Task details>
Write the next part of the interview excerpt about design and the history of the word "plot," continuing from its final sentence.
-- Start of Document excerpt --
Yet, certainly, themes coalesce. Perhaps the major one for me has been a view of design as something innately subversive: design is really what you do when you can’t straightforwardly impress a pattern on the world, but must rather devise a sequence of oblique and well-timed actions in order to coax effects from unpromising materials–materials that are remote, volatile, stubborn, obscure, or otherwise resistant to manipulation. I would like to think that this has some valence outside design, too, not least because, of course, situations of this type are familiar from our daily lives. Perhaps design, as a field, can help us provide a language for–or maybe I should say, a geometry of–such scenarios, a task with which the official canon of Western thought has not, it appears, been much concerned.
Over the past few years, a more significant fraction of my time has become dedicated to exploring these ideas in themselves, taking tools I use in my broader work–design, but also writing and latterly film–into spaces better suited to expeditions of this sort. Fiction, the gallery, et cetera. I like the idea of making art in which people whose lives are spent getting things done, be they tradespeople, board directors, busy single mothers, whoever, can see recognized and reflected the intelligence at work in what they do.
GB: It appears quite evident in what you are saying that, in order to rethink architecture and design, in order to expand their understanding beyond buildings and beyond what can be called a “solving problems” logic, it is necessary to rethink the type of spatiality in which they intervene, and the spatial logics in which they can engage. By focusing on Castalia, we similarly wanted to emphasize, in this issue, the spatial and institutional dimensions of The Glass Bead Game. Once we understand Castalia as the site where the game is played, it becomes possible to underline that the limits of the logic of the game are also related to problems and limitations that are associated with both the modern (i.e., extraterritoriality) and the postmodern (i.e., localism, particularism) understandings of the concept of site. Both of your projects deal quite extensively with this concept, or at least with related questions and problems. Could you explain how your respective projects relate to such a critical and speculative engagement with the notion of site, and how do you see the specific role that architecture and design can play in moving away from the endless dialectical play between extraterritoriality and localism?
BS: If you trace the conceptual history of ‘plot’, you find that before around 1500, the term refers solely to a marked-out site, an area of land. Over the next century or so, the term’s meanings proliferate to the point where their connections are no longer immediately obvious: drawings, narratives, and seditious plans are all called plots. The underlying logic that guided this development illuminates an alternative conception of design in a very striking way.
Plot’s initial, spatial meaning, the demarcation of an area, transferred into the language of the workshop. One plots out a design on paper before acting on other, more expensive materials. So a constructive sense of plot arises, relating to diagrams, maps and charts. And within a few decades, this graphical ‘plotting’ was adopted into the lexicon of the early modern theater, where its artisanal meaning deepened into a narrative sense: plotting as the arrangement of people and things over time, so as to tell a story.
Up to this point, ‘plot’ shares a substantial similarity to ‘plan’. Both words couple the idea of a spatial arrangement with a schedule of unfolding action. Plot’s connection to territory (and the politics of its division), cartography, and stories make it, perhaps, the richer word. But most interesting is that, on the back of its theatrical use, plot acquired a further, specifically subversive, sense, which planning does not possess: plotting as the subtle orchestrations of an unseen director, manipulating the course of events from behind the scenes.
-- End of Document excerpt --
-- Start of Recorded information --
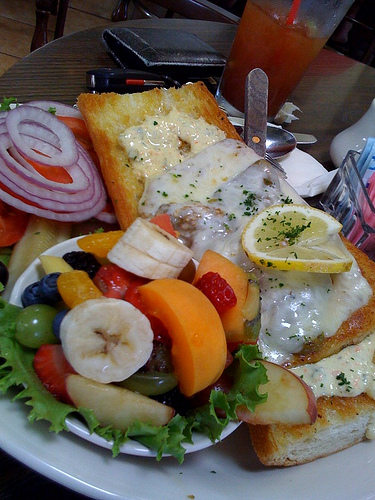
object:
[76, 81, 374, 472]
-- End of Recorded information --
Result below>
So ‘plot’ encodes a particular form of creativity, too, which can be glossed as the production of a plot twist. This is the point at which one plot is subverted by another one, just as the routines of the bank, the placement of cameras, the structure of the vault and the peccadilloes of the manager become the raw material of the heist. Put another way, plotting is always re-plotting: discerning the contours of an unfolding situation and locating the opportunities it presents for ‘leverage’–points in space and time at which an action can generate an effect disproportionate to the physical effort put into it. A plot, we might say, is a plan invested with this kind of underdog intelligence.
In a kind of closing of the circle, ‘site’ (the original meaning of plot) remains critical to this idea of the creative twist or what we might call the kick–the moment where one plot is derailed by another. Rather than conjuring an image of how the world should be and then trying to force it into being, plotting takes a site’s particular structure, its fixity or at least predictability, as the platform for new and potentially unlicensed operations. Recovering the full sense of plotting, as an intervention that starts from a point of comparative weakness and proceeds through guile and ingenuity, forges a deep conceptual link between the creation of artifacts and political intrigues, dissident stratagems, and other ruses.
KE: I am not just being churlish when I say that, if asked whether I was more nourished by Herman Hesse or an especially gifted confidence man, I would have to go with the latter. As is probably clear from both Enduring Innocence and Extrastatecraft, like Erving Goffman, I learn from discrepant characters—pirates, swindlers and others who have mastered the art of decoupling what they are saying from what they are doing. (There are sympathies with Benedict here surely, and discussions of “The Long Con,” the title of one his essays, even appears in my writing as well.) Perhaps the only thing of note that I bring to the study of space is a training in theater where this decoupling is routine—as is the understanding that actions are primary carriers of information. (The line is “Come home, son,” but the consequential information is carried in the action played—to reject, to grovel or to smother.) It is this perhaps deceptively simple skill that is useful for designers in a world of stealthy politics.
For both designers and activists, the forthright, the direct, the sincere is often valued over the discrepant and the sly. But learning from Rosalind Williams and others, the formulas and spatial products of infrastructure space are nowhere in particular. Infrastructure space is a distributed condition organized by mixtures of state and non-state players. Some years ago, I designed “site plans” for spatial products that were something like a slide rule with the north arrow spinning. There is no place and there is no guarantee that the righteous duel of the activist or the directness of the designer address will register change.
These are networks of spaces where remote controls, switches and multipliers are better as active forms. As Gregory Bateson said, “A switch is a thing that is not.” Active forms are not finished but dispositional and unfolding in time. There is no object or master plan but something more like the identification of linkages and interdependencies that remain in place to counterbalance each other. Maybe then, there is a chance of pacing with the shifting disguises and turnabouts that every sneaky player in the world tries to get away with—design as a snaking chain of moves that can gradually get leverage in difficult political situations. That is what I meant by referring to the indeterminate as both more practical and more politically vigilant.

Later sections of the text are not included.